# Vorliegender Text

Das heutige System mit dem Unterschreiben von Unterschriftenbögen von Hand auf Papier und der Beglaubigung durch die Gemeinden meist von Hand sei "fehleranfällig, ineffizient, veraltet und ermöglicht Missstände", schreibt Mühlemann. Der Sammel- und Verifizierungsprozess solle neu digitalisiert ablaufen.
Mit 20 zu 15 Stimmen bei drei Enthaltungen sagte die kleine Kammer Ja zu seinem Vorstoss.
Bundeskanzler mahnt zur Vorsicht
Bundeskanzler Viktor Rossi wandte sich im Ständerat erfolglos gegen ein Ja zu Mühlemanns Motion. Er sagte, je nach Ausgestaltung von E-Collecting habe diese Technik das Potenzial, die Ausgestaltung der Grundrechte "grundlegend zu verändern". Neue Risiken müssten antizipiert werden. Deshalb sei es verfrüht, derzeit voll auf das digitale Sammeln von Unterschriften zu setzen. Der Bund wolle nun zuerst einmal ein Pilotprojekt zum E-Collecting durchführen.
Der Bundesrat hat in Erfüllung eines Postulats bereits einen Bericht zu E-Collecting verabschiedet und die Bundeskanzlei mit der Durchführung eines Vorprojekts beauftragt. Rossi sagte, wie bei Arbeiten zur Einführung eines elektronischen Identitätsausweises (E-ID) wolle die Bundeskanzlei fürs Prüfen des E-Collecting einen partizipativen Prozess.
Stillschweigend Ja sagte der Ständerat nach diesen Aussagen von Rossi auch zu einer Motion von Matthias Michel (FDP/ZG), der ein Pilotprojekt für E-Collecting will. Neben Michel hatten Politikerinnen und Politiker mehrerer Parteien gleichlautende
Motionen eingereicht. Auch dieser Vorstoss geht noch in den Nationalrat.

# Arbeitsaufträge
**1)** Erklären Sie in ein bis drei Sätzen, warum Bundeskanzler Rossi laut dem Text zum E-Collecting es für verfrüht hält, derzeit voll auf das digitale Sammeln von Unterschriften zu setzen.
**2)** Führen Sie den Text zum E-Collecting im Anschluss an seinen letzten Satz weiter.
Die Einträge werden zur Bearbeitung nicht gebraucht.

# Eingabedaten
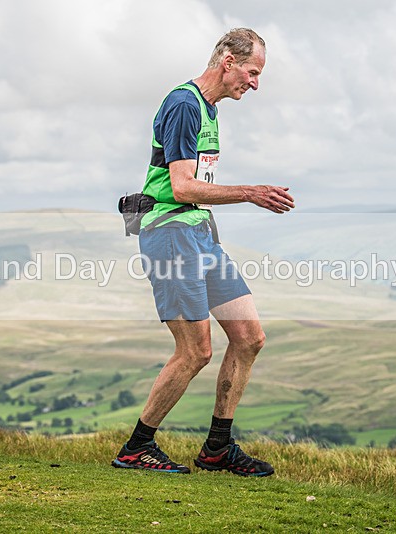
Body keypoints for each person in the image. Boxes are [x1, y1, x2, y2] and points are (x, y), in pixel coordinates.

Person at [112, 28, 294, 477]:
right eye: (252, 72)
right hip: (169, 233)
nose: (255, 84)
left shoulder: (210, 111)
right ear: (228, 61)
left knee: (249, 337)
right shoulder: (183, 104)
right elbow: (181, 186)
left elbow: (197, 189)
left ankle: (217, 448)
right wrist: (251, 192)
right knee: (195, 351)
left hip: (199, 234)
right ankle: (137, 448)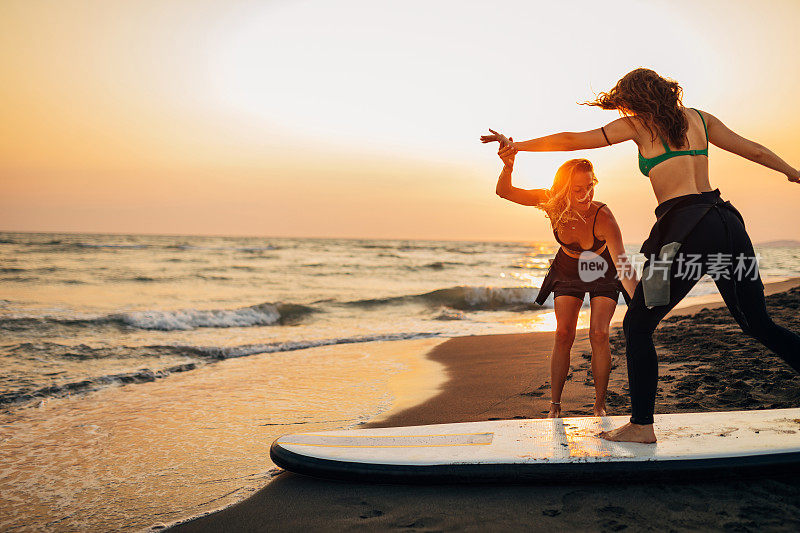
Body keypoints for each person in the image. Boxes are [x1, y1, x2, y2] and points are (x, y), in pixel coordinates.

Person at [482, 67, 800, 443]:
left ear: (635, 99)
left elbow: (572, 141)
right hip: (728, 225)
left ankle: (642, 425)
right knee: (757, 323)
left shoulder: (638, 126)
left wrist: (518, 146)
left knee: (637, 326)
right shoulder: (701, 118)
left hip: (686, 230)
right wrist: (793, 172)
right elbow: (754, 149)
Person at [494, 137, 637, 418]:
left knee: (599, 333)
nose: (585, 195)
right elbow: (504, 192)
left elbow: (622, 263)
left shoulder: (604, 217)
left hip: (603, 269)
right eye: (577, 189)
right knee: (562, 334)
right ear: (563, 189)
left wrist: (642, 302)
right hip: (568, 269)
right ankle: (555, 406)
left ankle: (599, 406)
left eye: (590, 187)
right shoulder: (551, 202)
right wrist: (508, 167)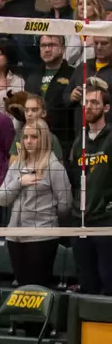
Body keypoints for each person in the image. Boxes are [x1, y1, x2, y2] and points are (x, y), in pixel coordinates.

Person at [0, 122, 72, 287]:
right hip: (14, 237)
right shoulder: (16, 166)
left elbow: (65, 205)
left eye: (34, 137)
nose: (28, 141)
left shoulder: (54, 168)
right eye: (25, 137)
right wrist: (19, 182)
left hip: (42, 236)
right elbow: (2, 198)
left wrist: (48, 221)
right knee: (22, 288)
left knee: (38, 288)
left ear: (44, 139)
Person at [70, 84, 112, 295]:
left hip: (106, 222)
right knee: (87, 283)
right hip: (81, 222)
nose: (88, 106)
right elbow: (74, 178)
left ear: (106, 108)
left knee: (108, 281)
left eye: (94, 102)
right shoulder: (80, 142)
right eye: (86, 102)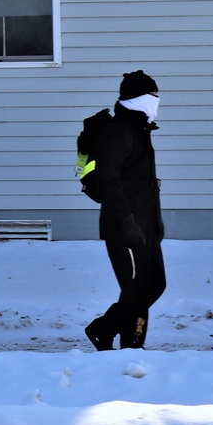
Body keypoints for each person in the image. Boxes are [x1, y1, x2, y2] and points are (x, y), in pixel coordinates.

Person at [84, 71, 167, 350]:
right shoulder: (116, 131)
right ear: (137, 98)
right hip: (124, 227)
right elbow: (110, 183)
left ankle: (103, 328)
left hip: (146, 226)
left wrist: (155, 224)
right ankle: (132, 348)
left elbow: (141, 185)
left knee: (155, 284)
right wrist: (128, 224)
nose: (157, 100)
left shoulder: (139, 130)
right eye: (152, 95)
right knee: (136, 288)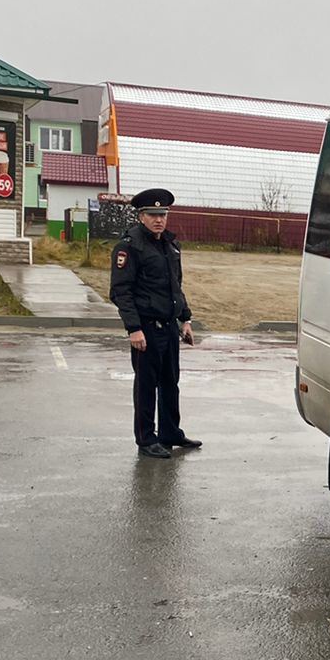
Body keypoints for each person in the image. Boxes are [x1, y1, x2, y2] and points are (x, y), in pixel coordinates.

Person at [109, 188, 202, 459]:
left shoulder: (170, 245)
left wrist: (185, 319)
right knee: (147, 385)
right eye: (153, 214)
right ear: (141, 216)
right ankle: (146, 438)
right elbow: (120, 291)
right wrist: (133, 328)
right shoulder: (130, 246)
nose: (159, 219)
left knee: (170, 382)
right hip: (146, 328)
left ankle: (170, 432)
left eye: (163, 214)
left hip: (169, 326)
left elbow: (176, 286)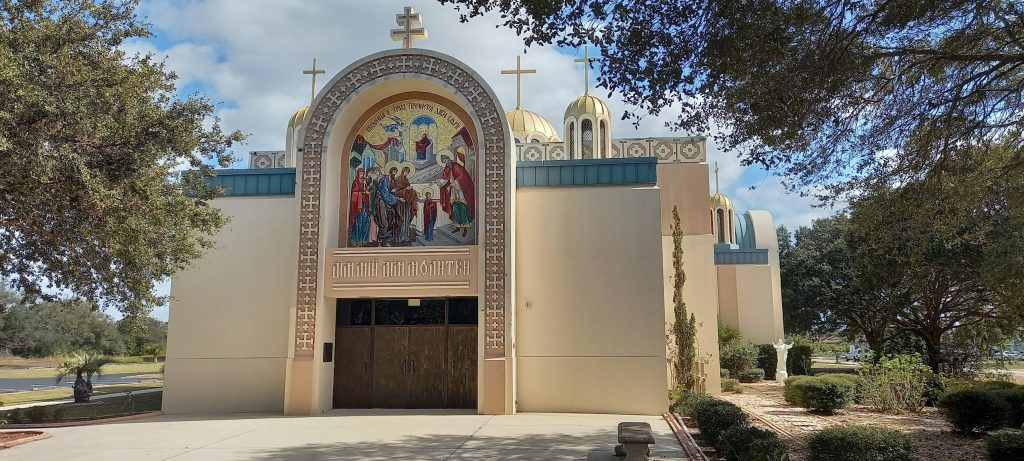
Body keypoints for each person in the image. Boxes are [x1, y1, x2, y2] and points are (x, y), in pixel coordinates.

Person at [437, 155, 475, 237]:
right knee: (455, 208)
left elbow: (461, 177)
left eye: (447, 160)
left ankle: (465, 228)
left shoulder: (456, 166)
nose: (447, 162)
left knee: (463, 208)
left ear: (449, 159)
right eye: (445, 162)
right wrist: (438, 182)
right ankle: (457, 227)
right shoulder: (447, 169)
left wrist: (451, 185)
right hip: (454, 191)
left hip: (461, 190)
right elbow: (445, 178)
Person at [373, 167, 401, 244]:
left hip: (388, 202)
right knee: (383, 221)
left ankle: (387, 240)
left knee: (390, 219)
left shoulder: (392, 180)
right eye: (393, 172)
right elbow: (384, 193)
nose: (394, 174)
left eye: (396, 172)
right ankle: (380, 240)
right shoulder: (384, 180)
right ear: (390, 171)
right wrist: (397, 199)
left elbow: (390, 190)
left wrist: (394, 191)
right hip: (381, 201)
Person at [394, 166, 417, 243]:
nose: (406, 173)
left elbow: (408, 188)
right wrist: (406, 189)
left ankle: (406, 236)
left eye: (408, 172)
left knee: (406, 219)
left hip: (407, 202)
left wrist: (411, 190)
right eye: (406, 172)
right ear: (403, 171)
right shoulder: (398, 179)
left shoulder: (406, 179)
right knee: (402, 219)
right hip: (401, 202)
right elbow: (396, 191)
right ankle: (400, 237)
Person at [349, 168, 371, 245]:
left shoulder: (364, 182)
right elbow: (354, 193)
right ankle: (356, 240)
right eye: (361, 173)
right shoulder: (355, 182)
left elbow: (365, 191)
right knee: (358, 223)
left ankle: (364, 240)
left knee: (366, 222)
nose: (362, 175)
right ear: (358, 174)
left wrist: (367, 191)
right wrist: (363, 193)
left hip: (364, 205)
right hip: (358, 206)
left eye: (363, 174)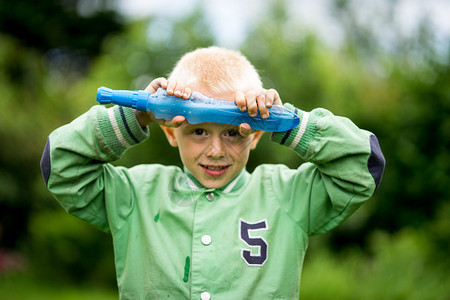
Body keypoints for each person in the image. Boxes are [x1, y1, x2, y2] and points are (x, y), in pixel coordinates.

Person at [40, 46, 385, 299]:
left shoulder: (288, 193)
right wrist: (136, 115)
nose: (217, 151)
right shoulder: (135, 192)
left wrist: (288, 122)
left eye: (234, 132)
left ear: (257, 133)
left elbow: (362, 165)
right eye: (199, 131)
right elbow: (60, 166)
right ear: (171, 131)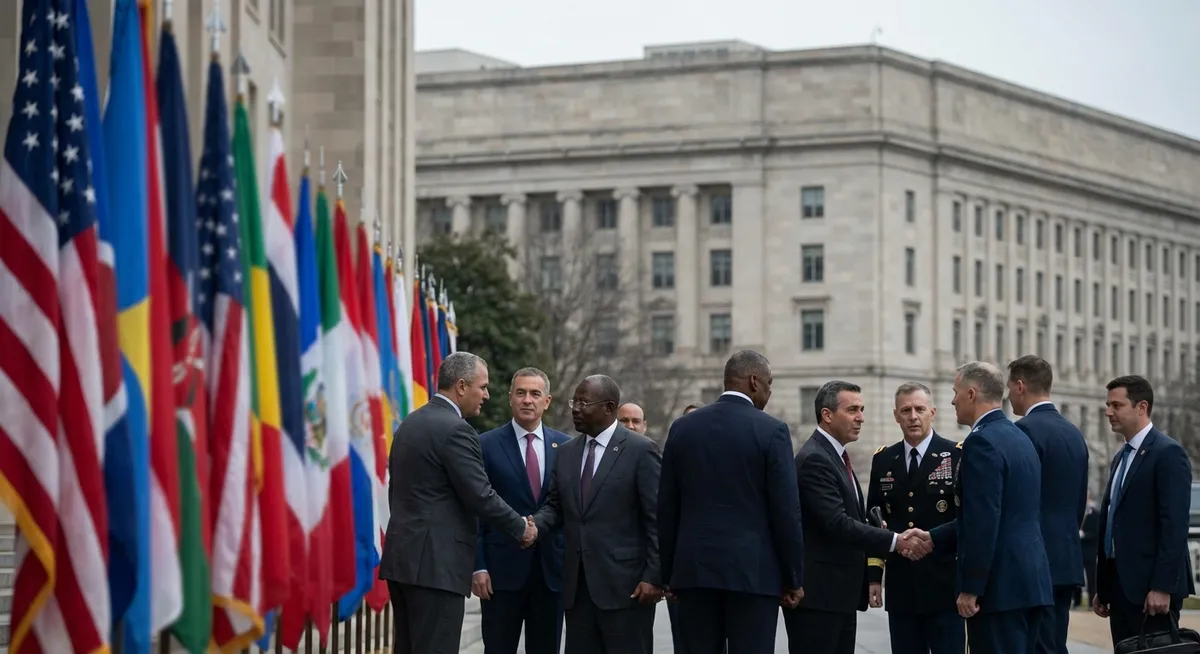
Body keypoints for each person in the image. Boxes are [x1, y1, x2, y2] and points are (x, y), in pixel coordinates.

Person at [380, 352, 537, 654]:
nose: (487, 395)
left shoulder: (411, 423)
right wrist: (521, 527)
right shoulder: (456, 430)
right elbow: (480, 494)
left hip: (403, 559)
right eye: (483, 387)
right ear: (462, 386)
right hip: (436, 565)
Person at [659, 350, 805, 654]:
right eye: (768, 383)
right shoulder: (772, 431)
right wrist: (793, 577)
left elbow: (667, 507)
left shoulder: (682, 428)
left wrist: (669, 573)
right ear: (754, 381)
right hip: (754, 575)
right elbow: (786, 512)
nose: (769, 391)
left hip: (693, 572)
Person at [906, 361, 1053, 654]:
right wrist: (935, 537)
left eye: (955, 392)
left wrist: (972, 586)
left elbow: (983, 521)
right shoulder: (1019, 437)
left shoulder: (981, 442)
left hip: (999, 589)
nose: (952, 400)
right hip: (1029, 582)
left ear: (971, 394)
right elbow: (1004, 511)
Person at [531, 375, 663, 654]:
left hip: (627, 590)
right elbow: (556, 506)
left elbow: (656, 518)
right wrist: (532, 527)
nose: (575, 409)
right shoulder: (566, 452)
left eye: (583, 403)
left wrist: (654, 576)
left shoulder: (641, 451)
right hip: (578, 589)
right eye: (573, 402)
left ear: (609, 407)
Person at [783, 380, 905, 654]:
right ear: (827, 415)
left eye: (861, 409)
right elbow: (836, 523)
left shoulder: (833, 455)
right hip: (819, 598)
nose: (861, 417)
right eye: (852, 410)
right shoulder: (815, 458)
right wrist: (895, 540)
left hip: (838, 596)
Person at [473, 368, 572, 654]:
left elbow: (567, 509)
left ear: (547, 401)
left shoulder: (566, 447)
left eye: (535, 394)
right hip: (500, 575)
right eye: (521, 393)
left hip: (550, 573)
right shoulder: (485, 445)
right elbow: (477, 509)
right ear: (510, 399)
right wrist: (478, 565)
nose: (527, 400)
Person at [1093, 375, 1194, 647]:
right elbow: (1114, 522)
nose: (1108, 411)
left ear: (1141, 407)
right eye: (1107, 404)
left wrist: (1162, 587)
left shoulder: (1167, 454)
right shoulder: (1120, 457)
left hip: (1151, 590)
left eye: (1116, 405)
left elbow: (1173, 525)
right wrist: (1103, 587)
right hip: (1121, 588)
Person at [865, 382, 963, 654]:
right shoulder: (884, 459)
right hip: (902, 586)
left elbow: (966, 519)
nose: (913, 416)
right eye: (905, 410)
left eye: (919, 409)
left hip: (944, 585)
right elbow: (874, 519)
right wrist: (874, 577)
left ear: (933, 412)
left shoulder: (956, 455)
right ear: (895, 415)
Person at [1005, 355, 1089, 654]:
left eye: (1010, 387)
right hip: (1065, 558)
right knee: (1054, 644)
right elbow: (1078, 503)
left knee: (1037, 647)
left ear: (1020, 385)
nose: (1008, 395)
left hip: (1034, 563)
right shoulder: (1074, 433)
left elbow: (1019, 500)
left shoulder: (1024, 430)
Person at [1079, 498, 1100, 606]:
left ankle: (1092, 601)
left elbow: (1096, 533)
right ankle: (1076, 601)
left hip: (1090, 551)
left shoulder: (1095, 514)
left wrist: (1085, 535)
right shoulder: (1079, 512)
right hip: (1079, 550)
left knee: (1091, 577)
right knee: (1078, 577)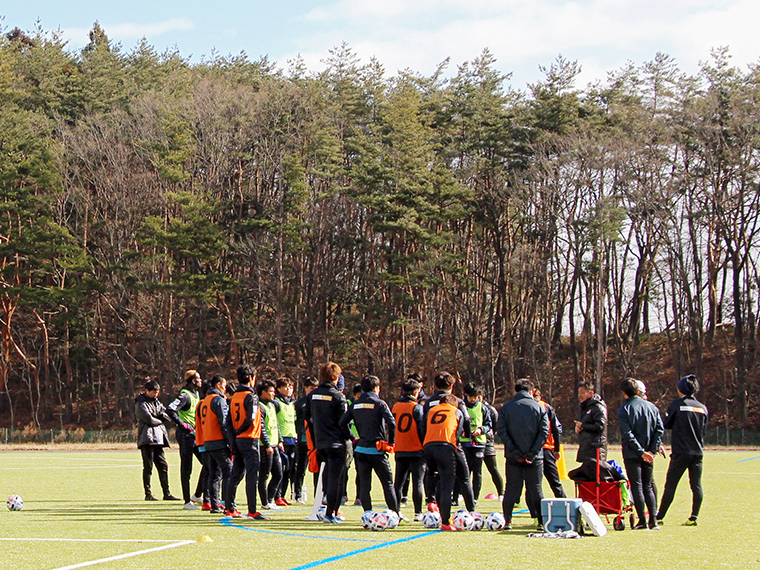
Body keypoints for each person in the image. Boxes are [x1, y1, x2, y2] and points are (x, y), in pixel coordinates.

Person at [339, 375, 400, 518]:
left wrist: (353, 438)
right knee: (388, 483)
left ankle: (368, 514)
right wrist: (391, 442)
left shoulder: (356, 404)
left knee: (365, 485)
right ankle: (395, 514)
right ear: (376, 388)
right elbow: (392, 423)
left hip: (360, 451)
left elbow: (342, 423)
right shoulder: (380, 403)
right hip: (377, 450)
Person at [656, 374, 708, 526]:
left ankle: (659, 516)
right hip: (697, 452)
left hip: (680, 452)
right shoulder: (702, 408)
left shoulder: (677, 404)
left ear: (681, 389)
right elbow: (703, 430)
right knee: (696, 485)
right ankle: (694, 517)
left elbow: (666, 423)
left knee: (671, 484)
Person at [497, 378, 548, 531]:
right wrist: (533, 452)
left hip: (513, 456)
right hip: (535, 457)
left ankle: (508, 521)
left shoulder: (506, 408)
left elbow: (502, 432)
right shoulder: (539, 408)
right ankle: (540, 522)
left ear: (516, 391)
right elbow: (544, 432)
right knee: (536, 489)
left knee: (511, 489)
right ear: (531, 391)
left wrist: (514, 450)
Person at [422, 372, 476, 513]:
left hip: (430, 443)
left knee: (433, 474)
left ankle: (432, 501)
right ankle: (471, 511)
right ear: (451, 386)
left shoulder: (428, 403)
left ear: (435, 386)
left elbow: (422, 424)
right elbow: (467, 419)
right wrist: (467, 436)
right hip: (451, 443)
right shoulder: (457, 402)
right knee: (462, 478)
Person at [304, 361, 348, 524]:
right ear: (336, 378)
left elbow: (307, 417)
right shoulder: (338, 396)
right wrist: (349, 438)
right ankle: (331, 512)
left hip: (320, 442)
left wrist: (316, 436)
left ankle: (320, 509)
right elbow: (343, 422)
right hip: (336, 442)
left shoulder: (312, 395)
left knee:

# Lösungen
**1)** Rossi hält es für verfrüht, weil E-Collecting je nach Ausgestaltung das Potenzial habe, die Ausgestaltung der Grundrechte grundlegend zu verändern. Zudem müssten neue Risiken antizipiert werden.

**2)**
Zwei Strafanzeigen sind hängig
Die Tamedia-Zeitungen hatten Anfang September 2024 berichtet, in der Schweiz seien mutmasslich tausende Unterschriften für Volksinitiativen gefälscht worden. Die Bundeskanzlei reichte schon 2022 Strafanzeige gegen Unbekannt ein und hat diese Anzeige seither nach eigenen Angaben mehrfach um neue Verdachtsfälle ergänzt.
Bundesrat und Bundeskanzlei haben nach Bekanntwerden der mutmasslichen Betrügereien stets betont, die Kontrolle funktioniere prinzipiell. Sie sei noch verstärkt worden und die Justiz sei angesichts der Strafanzeigen an der Arbeit.
Die Bundeskanzlei habe Rundtischgespräche einberufen, um zusammen mit Interessenverbänden einen Verhaltenskodex für Unterschriftensammlungen zu erarbeiten. Erst wenn diese Massnahmen nicht griffen, sei an gesetzgeberische Massnahmen zu denken.